-- Supplied data --
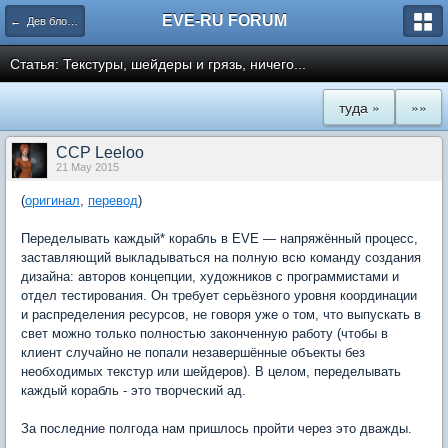
EVE-RU FORUM
← Дев блоги и патчи
Статья: Текстуры, шейдеры и грязь, ничего...
туда »
»»
CCP Leeloo
21 May 2015
(
оригинал
,
перевод
)
Переделывать каждый* корабль в EVE — напряжённый процесс,
заставляющий выкладываться на полную всю команду создания
дизайна: авторов концепции, художников с программистами и
отдел тестирования. Он требует серьёзного уровня координации
и распределения ресурсов, не говоря уже о том, что выпускать в
свет можно только полностью законченную работу (чтобы в
клиент случайно не попали незавершённые объекты без
необходимых текстур или шейдеров). В целом, переделывать
каждый корабль - это творческий ад.
За последние полгода нам пришлось пройти через это дважды.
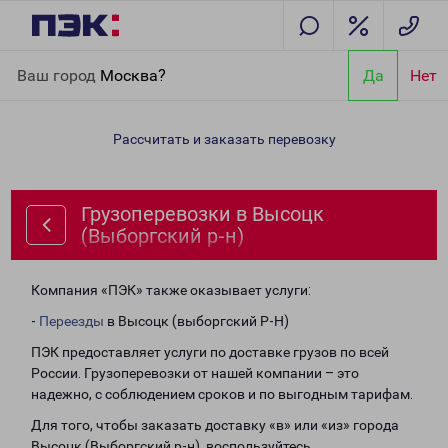
Главная
Направления
Грузоперевозки в Высоцк (Выборгский
Ваш город
Москва?
Да
Нет
р-н)
Рассчитать и заказать перевозку
Грузоперевозки в Высоцк
(Выборгский р-н)
Компания «ПЭК» также оказывает услуги:
-
Переезды
в Высоцк (выборгский Р-Н)
ПЭК предоставляет услуги по доставке грузов по всей
России. Грузоперевозки от нашей компании – это
надежно, с соблюдением сроков и по выгодным тарифам.
Для того, чтобы заказать доставку «в» или «из» города
Высоцк (Выборгский р-н), воспользуйтесь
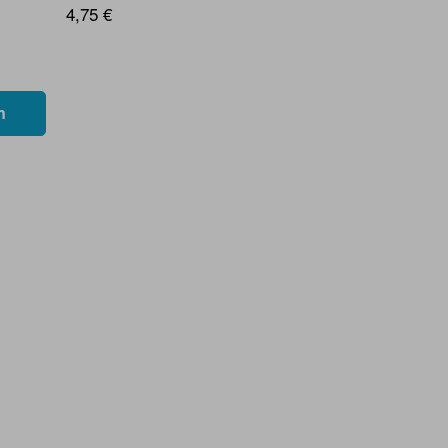
4,75 €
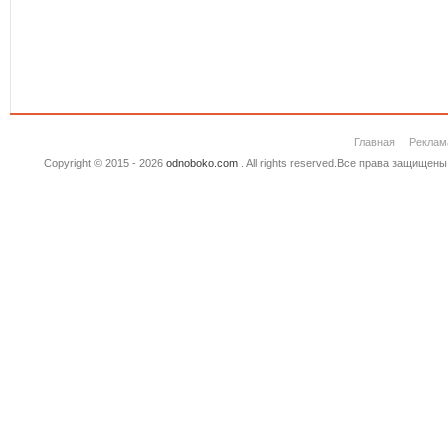
Главная
Реклам
Copyright © 2015 - 2026
odnoboko.com
. All rights reserved.Все права защище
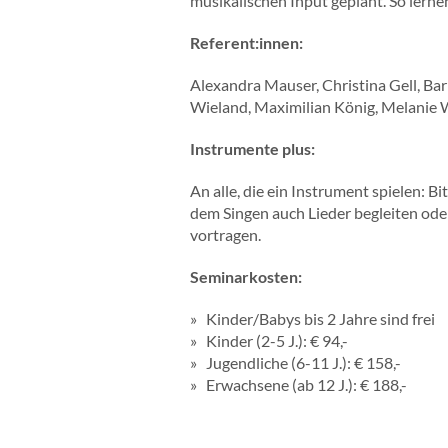
musikalischen Input geplant. So lern
Referent:innen:
Alexandra Mauser, Christina Gell, Ba
Wieland, Maximilian König, Melanie
Instrumente plus:
An alle, die ein Instrument spielen: 
dem Singen auch Lieder begleiten ode
vortragen.
Seminarkosten:
Kinder/Babys bis 2 Jahre sind frei
Kinder (2-5 J.): € 94,-
Jugendliche (6-11 J.): € 158,-
Erwachsene (ab 12 J.): € 188,-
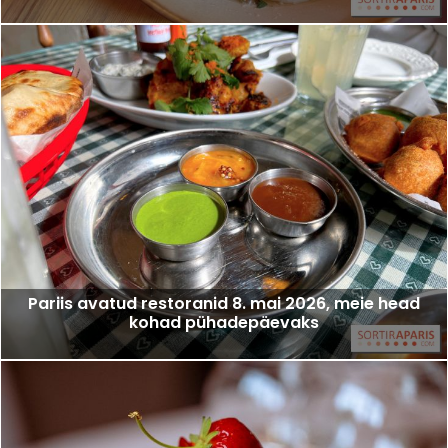
Pariis avatud restoranid 8. mai 2026, meie head
kohad pühadepäevaks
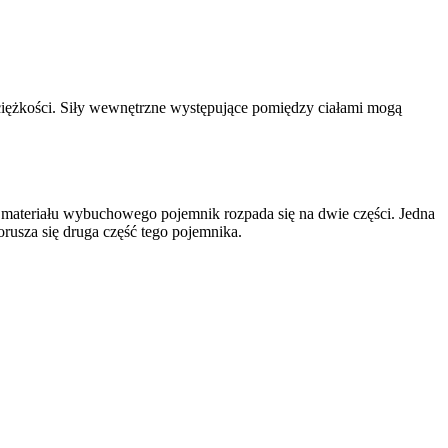
a ciężkości. Siły wewnętrzne występujące pomiędzy ciałami mogą
 materiału wybuchowego pojemnik rozpada się na dwie części. Jedna
orusza się druga część tego pojemnika.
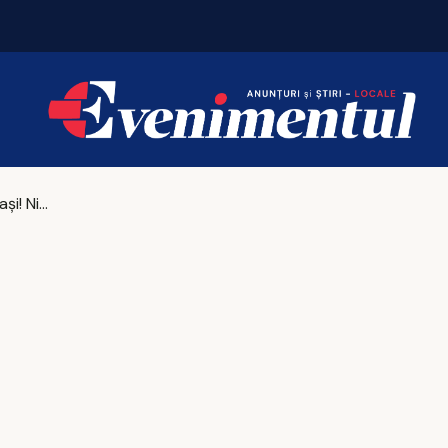
Vivaldi, reinterpretat la patru chitare. Concert la
Aer curat la Iași! Nicio depășire a pragurilor de alertă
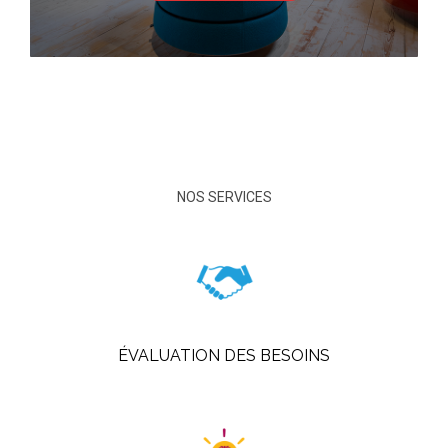
NOS SERVICES
ÉVALUATION DES BESOINS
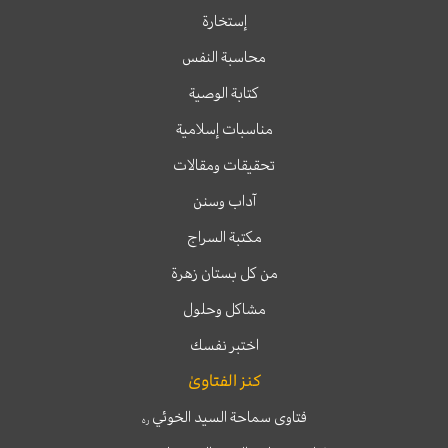
إستخارة
محاسبة النفس
كتابة الوصية
مناسبات إسلامية
تحقيقات ومقالات
آداب وسنن
مكتبة السراج
من كل بستان زهرة
مشاكل وحلول
اختبر نفسك
كنز الفتاوىٰ
فتاوى سماحة السيد الخوئي
ره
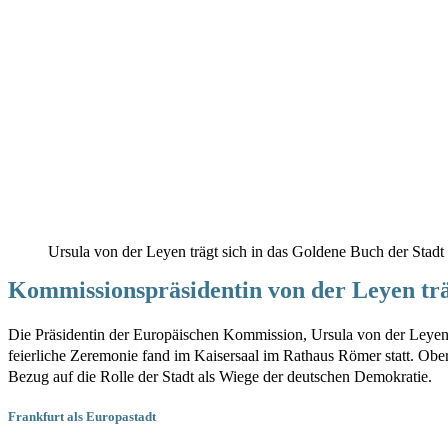
Ursula von der Leyen trägt sich in das Goldene Buch der Stadt 
Kommissionspräsidentin von der Leyen träg
Die Präsidentin der Europäischen Kommission, Ursula von der Leyen,
feierliche Zeremonie fand im Kaisersaal im Rathaus Römer statt. Obe
Bezug auf die Rolle der Stadt als Wiege der deutschen Demokratie.
Frankfurt als Europastadt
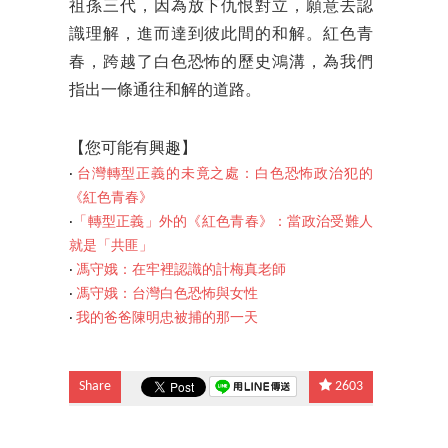
祖孫三代，因為放下仇恨對立，願意去認
識理解，進而達到彼此間的和解。紅色青
春，跨越了白色恐怖的歷史鴻溝，為我們
指出一條通往和解的道路。
【您可能有興趣】
‧
台灣轉型正義的未竟之處：白色恐怖政治犯的
《紅色青春》
‧
「轉型正義」外的《紅色青春》：當政治受難人
就是「共匪」
‧
馮守娥：在牢裡認識的計梅真老師
‧
馮守娥：台灣白色恐怖與女性
‧
我的爸爸陳明忠被捕的那一天
Share
2603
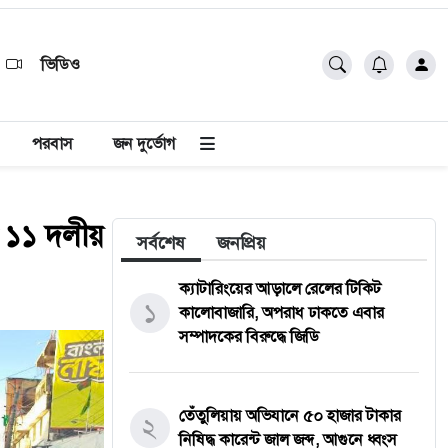
ভিডিও
পরবাস
জন দুর্ভোগ
ে ১১ দলীয়
সর্বশেষ
জনপ্রিয়
ক্যাটারিংয়ের আড়ালে রেলের টিকিট
১
কালোবাজারি, অপরাধ ঢাকতে এবার
সম্পাদকের বিরুদ্ধে জিডি
তেঁতুলিয়ায় অভিযানে ৫০ হাজার টাকার
২
নিষিদ্ধ কারেন্ট জাল জব্দ, আগুনে ধ্বংস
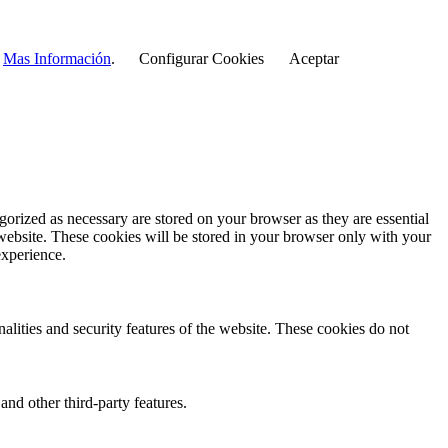
r
Mas Información
.
Configurar Cookies
Aceptar
gorized as necessary are stored on your browser as they are essential
 website. These cookies will be stored in your browser only with your
experience.
nalities and security features of the website. These cookies do not
and other third-party features.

-- What you will do --
Could you give back the full listing word for word, leaving out the images?

-- Answer box --
EVE-RU FORUM
← Дев блоги и патчи
Статья: Текстуры, шейдеры и грязь, ничего...
туда »
»»
CCP Leeloo
21 May 2015
(
оригинал
,
перевод
)
Переделывать каждый* корабль в EVE — напряжённый процесс,
заставляющий выкладываться на полную всю команду создания
дизайна: авторов концепции, художников с программистами и
отдел тестирования. Он требует серьёзного уровня координации
и распределения ресурсов, не говоря уже о том, что выпускать в
свет можно только полностью законченную работу (чтобы в
клиент случайно не попали незавершённые объекты без
необходимых текстур или шейдеров). В целом, переделывать
каждый корабль - это творческий ад.
За последние полгода нам пришлось пройти через это дважды.
Главная
Направления
Грузоперевозки в Высоцк (Выборгский
Ваш город
Москва?
Да
Нет
р-н)
Рассчитать и заказать перевозку
Грузоперевозки в Высоцк
(Выборгский р-н)
Компания «ПЭК» также оказывает услуги:
-
Переезды
в Высоцк (выборгский Р-Н)
ПЭК предоставляет услуги по доставке грузов по всей
России. Грузоперевозки от нашей компании – это
надежно, с соблюдением сроков и по выгодным тарифам.
Для того, чтобы заказать доставку «в» или «из» города
Высоцк (Выборгский р-н), воспользуйтесь
4,75 €
Главная
Реклам
Copyright © 2015 - 2026
odnoboko.com
. All rights reserved.Все права защище
musikalischen Input geplant. So lern
Referent:innen:
Alexandra Mauser, Christina Gell, Ba
Wieland, Maximilian König, Melanie
Instrumente plus:
An alle, die ein Instrument spielen: 
dem Singen auch Lieder begleiten ode
vortragen.
Seminarkosten:
Kinder/Babys bis 2 Jahre sind frei
Kinder (2-5 J.): € 94,-
Jugendliche (6-11 J.): € 158,-
Erwachsene (ab 12 J.): € 188,-
Pariis avatud restoranid 8. mai 2026, meie head
kohad pühadepäevaks
a ciężkości. Siły wewnętrzne występujące pomiędzy ciałami mogą
 materiału wybuchowego pojemnik rozpada się na dwie części. Jedna
orusza się druga część tego pojemnika.
Vivaldi, reinterpretat la patru chitare. Concert la
Aer curat la Iași! Nicio depășire a pragurilor de alertă
NOS SERVICES
ÉVALUATION DES BESOINS
إستخارة
محاسبة النفس
كتابة الوصية
مناسبات إسلامية
تحقيقات ومقالات
آداب وسنن
مكتبة السراج
من كل بستان زهرة
مشاكل وحلول
اختبر نفسك
كنز الفتاوىٰ
فتاوى سماحة السيد الخوئي
ره
Ursula von der Leyen trägt sich in das Goldene Buch der Stadt 
Kommissionspräsidentin von der Leyen träg
Die Präsidentin der Europäischen Kommission, Ursula von der Leyen,
feierliche Zeremonie fand im Kaisersaal im Rathaus Römer statt. Obe
Bezug auf die Rolle der Stadt als Wiege der deutschen Demokratie.
Frankfurt als Europastadt
祖孫三代，因為放下仇恨對立，願意去認
識理解，進而達到彼此間的和解。紅色青
春，跨越了白色恐怖的歷史鴻溝，為我們
指出一條通往和解的道路。
【您可能有興趣】
‧
台灣轉型正義的未竟之處：白色恐怖政治犯的
《紅色青春》
‧
「轉型正義」外的《紅色青春》：當政治受難人
就是「共匪」
‧
馮守娥：在牢裡認識的計梅真老師
‧
馮守娥：台灣白色恐怖與女性
‧
我的爸爸陳明忠被捕的那一天
Share
2603
ভিডিও
পরবাস
জন দুর্ভোগ
ে ১১ দলীয়
সর্বশেষ
জনপ্রিয়
ক্যাটারিংয়ের আড়ালে রেলের টিকিট
১
কালোবাজারি, অপরাধ ঢাকতে এবার
সম্পাদকের বিরুদ্ধে জিডি
তেঁতুলিয়ায় অভিযানে ৫০ হাজার টাকার
২
নিষিদ্ধ কারেন্ট জাল জব্দ, আগুনে ধ্বংস
r
Mas Información
.
Configurar Cookies
Aceptar
gorized as necessary are stored on your browser as they are essential
 website. These cookies will be stored in your browser only with your
experience.
nalities and security features of the website. These cookies do not
and other third-party features.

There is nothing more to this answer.